Before he left Havana, Castro had told members of his cabinet: Matos is a difficult man, but he is an honest revolutionary. I plan to talk with him right away." He did not refer to his plans to hold the major for a military trial.
Now that Matos was safely in custody, Castro spoke menacingly of conspiracy and treason, reciting the litany of Matos's crimes. In the middle of the afternoon on October 21, a rebel air force plane brought Matos and fifteen of his officers to Havana. They were lodged in La Cabaņa to await trial. Matos as the leading culprit, was confined to a small punishment cell, about three feet across and ten feet long. He had no light. After his wife visited him a few days later, she complained to reporters that he was held "virtually naked and without food."
By now, in his indictment, Castro had moved beyond ""ingrate" to
"criminal," "counterrevolutionary," and "rebel." The major had
planned a revolt in Camaguey, he alleged in order to "destroy the
morale of the armed forces." He refused to believe "all the lies"
about communism, because he was aware of the lies being told about
his regime. And he added Advance and Diario de la Marina to the
Matos "conspiracy." How long would the people of Cuba allow the two
newspapers to persist in their campaign against his government?
On the first day Huber Matos talked for three and one-half hours, insisting on his innocence. His testimony was calm, logical, and coherent. It was also convincing to foreign observers. His intentions should have been no surprise to the prime minister, he said. He had written several letters, and not just the single one read over the television. These clearly showed that he planned to resign in time to take part in the competitive examinations for secondary school teaching positions. His lawyer introduced documents from the Ministry of Education that substantiated this testimony. Matos insisted that he had never intended to precipitate a crisis. The exchange of letters had been made public by Castro, not by him. Had his resignation been accepted, that would have ended the matter.
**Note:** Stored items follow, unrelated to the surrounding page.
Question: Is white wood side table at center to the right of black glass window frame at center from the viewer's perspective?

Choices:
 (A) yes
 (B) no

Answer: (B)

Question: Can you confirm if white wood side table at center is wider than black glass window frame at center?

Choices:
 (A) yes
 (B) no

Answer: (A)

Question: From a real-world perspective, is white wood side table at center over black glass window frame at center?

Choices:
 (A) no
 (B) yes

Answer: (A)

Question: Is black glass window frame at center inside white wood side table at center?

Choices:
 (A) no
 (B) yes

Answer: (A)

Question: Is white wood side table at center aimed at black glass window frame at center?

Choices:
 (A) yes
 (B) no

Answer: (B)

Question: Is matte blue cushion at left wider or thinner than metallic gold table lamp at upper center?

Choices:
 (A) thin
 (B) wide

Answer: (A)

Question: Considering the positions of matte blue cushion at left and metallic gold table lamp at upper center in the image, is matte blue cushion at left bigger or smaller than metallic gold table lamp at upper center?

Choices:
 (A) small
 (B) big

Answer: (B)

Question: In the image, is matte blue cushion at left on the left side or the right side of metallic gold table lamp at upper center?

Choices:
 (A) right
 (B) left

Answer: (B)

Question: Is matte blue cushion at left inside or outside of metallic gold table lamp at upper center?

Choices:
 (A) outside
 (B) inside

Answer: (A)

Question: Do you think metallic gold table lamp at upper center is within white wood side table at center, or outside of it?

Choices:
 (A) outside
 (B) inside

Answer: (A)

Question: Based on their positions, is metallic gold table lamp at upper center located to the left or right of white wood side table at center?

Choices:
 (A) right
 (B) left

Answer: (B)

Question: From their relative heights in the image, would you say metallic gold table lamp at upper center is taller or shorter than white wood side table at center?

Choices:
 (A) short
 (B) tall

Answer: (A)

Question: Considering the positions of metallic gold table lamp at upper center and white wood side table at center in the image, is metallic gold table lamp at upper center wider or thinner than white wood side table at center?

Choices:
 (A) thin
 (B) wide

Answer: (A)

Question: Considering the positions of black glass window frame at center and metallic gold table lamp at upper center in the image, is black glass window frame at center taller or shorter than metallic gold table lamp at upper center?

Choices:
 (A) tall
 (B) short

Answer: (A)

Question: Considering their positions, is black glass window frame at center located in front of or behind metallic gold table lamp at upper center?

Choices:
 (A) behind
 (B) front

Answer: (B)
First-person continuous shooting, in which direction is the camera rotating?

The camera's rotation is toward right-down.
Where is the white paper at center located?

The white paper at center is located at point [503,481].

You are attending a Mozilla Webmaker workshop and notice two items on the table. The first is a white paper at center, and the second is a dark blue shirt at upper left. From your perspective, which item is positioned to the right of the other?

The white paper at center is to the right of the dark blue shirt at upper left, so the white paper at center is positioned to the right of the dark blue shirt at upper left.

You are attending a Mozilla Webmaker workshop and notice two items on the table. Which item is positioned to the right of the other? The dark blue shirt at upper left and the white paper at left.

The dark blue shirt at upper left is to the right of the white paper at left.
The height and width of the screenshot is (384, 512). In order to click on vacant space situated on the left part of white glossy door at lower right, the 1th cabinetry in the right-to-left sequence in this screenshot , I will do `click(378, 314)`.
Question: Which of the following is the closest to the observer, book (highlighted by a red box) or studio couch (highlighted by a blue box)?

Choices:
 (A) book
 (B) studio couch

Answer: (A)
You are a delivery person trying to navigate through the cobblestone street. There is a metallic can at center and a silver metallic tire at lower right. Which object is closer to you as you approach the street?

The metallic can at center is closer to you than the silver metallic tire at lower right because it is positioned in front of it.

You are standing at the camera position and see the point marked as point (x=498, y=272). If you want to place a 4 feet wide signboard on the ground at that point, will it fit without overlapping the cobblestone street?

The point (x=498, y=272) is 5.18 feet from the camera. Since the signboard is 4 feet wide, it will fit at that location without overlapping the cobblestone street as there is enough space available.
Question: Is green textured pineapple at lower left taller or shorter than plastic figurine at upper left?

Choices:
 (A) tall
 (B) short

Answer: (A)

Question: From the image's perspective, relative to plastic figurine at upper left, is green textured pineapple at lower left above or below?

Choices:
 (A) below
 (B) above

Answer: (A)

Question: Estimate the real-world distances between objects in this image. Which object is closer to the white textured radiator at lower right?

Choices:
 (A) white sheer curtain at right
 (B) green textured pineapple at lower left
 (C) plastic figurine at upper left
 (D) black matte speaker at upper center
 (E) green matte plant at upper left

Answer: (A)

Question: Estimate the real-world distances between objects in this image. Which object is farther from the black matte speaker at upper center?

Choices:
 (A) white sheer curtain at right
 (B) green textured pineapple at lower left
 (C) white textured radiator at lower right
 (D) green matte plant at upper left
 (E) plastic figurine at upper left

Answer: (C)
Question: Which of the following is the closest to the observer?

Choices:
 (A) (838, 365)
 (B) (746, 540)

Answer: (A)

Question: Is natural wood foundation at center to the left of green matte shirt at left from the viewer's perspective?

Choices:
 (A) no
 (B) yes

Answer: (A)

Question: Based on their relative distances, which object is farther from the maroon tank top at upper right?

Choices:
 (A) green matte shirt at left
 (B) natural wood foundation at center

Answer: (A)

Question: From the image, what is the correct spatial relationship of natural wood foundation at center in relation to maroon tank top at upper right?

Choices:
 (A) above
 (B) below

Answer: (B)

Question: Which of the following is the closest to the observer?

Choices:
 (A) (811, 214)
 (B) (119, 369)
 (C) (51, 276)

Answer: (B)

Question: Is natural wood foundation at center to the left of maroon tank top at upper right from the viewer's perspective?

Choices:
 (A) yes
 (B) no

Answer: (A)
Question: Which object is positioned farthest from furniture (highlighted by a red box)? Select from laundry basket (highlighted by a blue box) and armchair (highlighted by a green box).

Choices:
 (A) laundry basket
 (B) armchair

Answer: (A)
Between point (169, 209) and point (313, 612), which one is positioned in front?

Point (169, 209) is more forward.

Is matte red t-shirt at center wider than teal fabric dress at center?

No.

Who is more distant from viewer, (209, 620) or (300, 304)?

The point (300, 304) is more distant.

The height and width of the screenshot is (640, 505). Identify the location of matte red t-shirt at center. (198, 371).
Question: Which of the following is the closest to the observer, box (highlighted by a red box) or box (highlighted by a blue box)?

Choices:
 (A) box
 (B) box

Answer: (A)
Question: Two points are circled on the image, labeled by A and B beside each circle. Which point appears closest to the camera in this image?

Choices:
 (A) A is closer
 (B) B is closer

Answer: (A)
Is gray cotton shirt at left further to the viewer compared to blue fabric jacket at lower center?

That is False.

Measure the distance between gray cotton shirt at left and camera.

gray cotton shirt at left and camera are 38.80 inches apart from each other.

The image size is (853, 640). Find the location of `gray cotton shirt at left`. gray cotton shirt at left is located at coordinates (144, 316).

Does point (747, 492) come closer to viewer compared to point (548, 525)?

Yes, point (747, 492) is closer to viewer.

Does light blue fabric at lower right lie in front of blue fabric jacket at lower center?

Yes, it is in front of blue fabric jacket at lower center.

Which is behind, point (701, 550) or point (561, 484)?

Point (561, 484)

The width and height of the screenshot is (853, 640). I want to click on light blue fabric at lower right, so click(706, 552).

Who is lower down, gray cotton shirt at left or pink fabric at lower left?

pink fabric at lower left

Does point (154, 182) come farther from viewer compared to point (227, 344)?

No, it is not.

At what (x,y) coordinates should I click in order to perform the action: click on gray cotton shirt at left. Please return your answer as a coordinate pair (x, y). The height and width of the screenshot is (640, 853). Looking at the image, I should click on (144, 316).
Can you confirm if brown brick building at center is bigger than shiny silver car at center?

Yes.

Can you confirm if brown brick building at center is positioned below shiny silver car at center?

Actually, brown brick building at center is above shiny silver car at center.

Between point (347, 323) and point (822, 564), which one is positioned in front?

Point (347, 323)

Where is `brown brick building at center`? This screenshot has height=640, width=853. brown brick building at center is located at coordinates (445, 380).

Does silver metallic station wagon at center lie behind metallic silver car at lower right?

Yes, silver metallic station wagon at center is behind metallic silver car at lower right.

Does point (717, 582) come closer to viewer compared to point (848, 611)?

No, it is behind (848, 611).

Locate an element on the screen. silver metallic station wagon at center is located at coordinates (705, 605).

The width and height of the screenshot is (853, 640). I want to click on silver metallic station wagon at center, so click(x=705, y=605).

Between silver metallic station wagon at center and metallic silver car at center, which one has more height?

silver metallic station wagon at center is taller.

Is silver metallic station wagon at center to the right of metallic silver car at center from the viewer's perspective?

Matos maintained that his sole difference with the prime minister had been ideological, not personal. And he had always respected the communists. He had simply not wanted them in his government.
"I consider myself neither a traitor nor a deserter," Matos said. "My conscience is clear. If the court should find me guilty, I shall accept its decision - even though I may be shot. I would consider it one more service for the revolution." As he completed his testimony, a large number of soldiers rose spontaneously and applauded him. Castro demanded that they be thrown out. Later he denounced them as "degenerates and traitors," and they were subsequently discharged from the Revolutionary Armed Forces.
Huber Matos served 22 years in one of Castro's prisons. He suffered great hardhships and was tortured.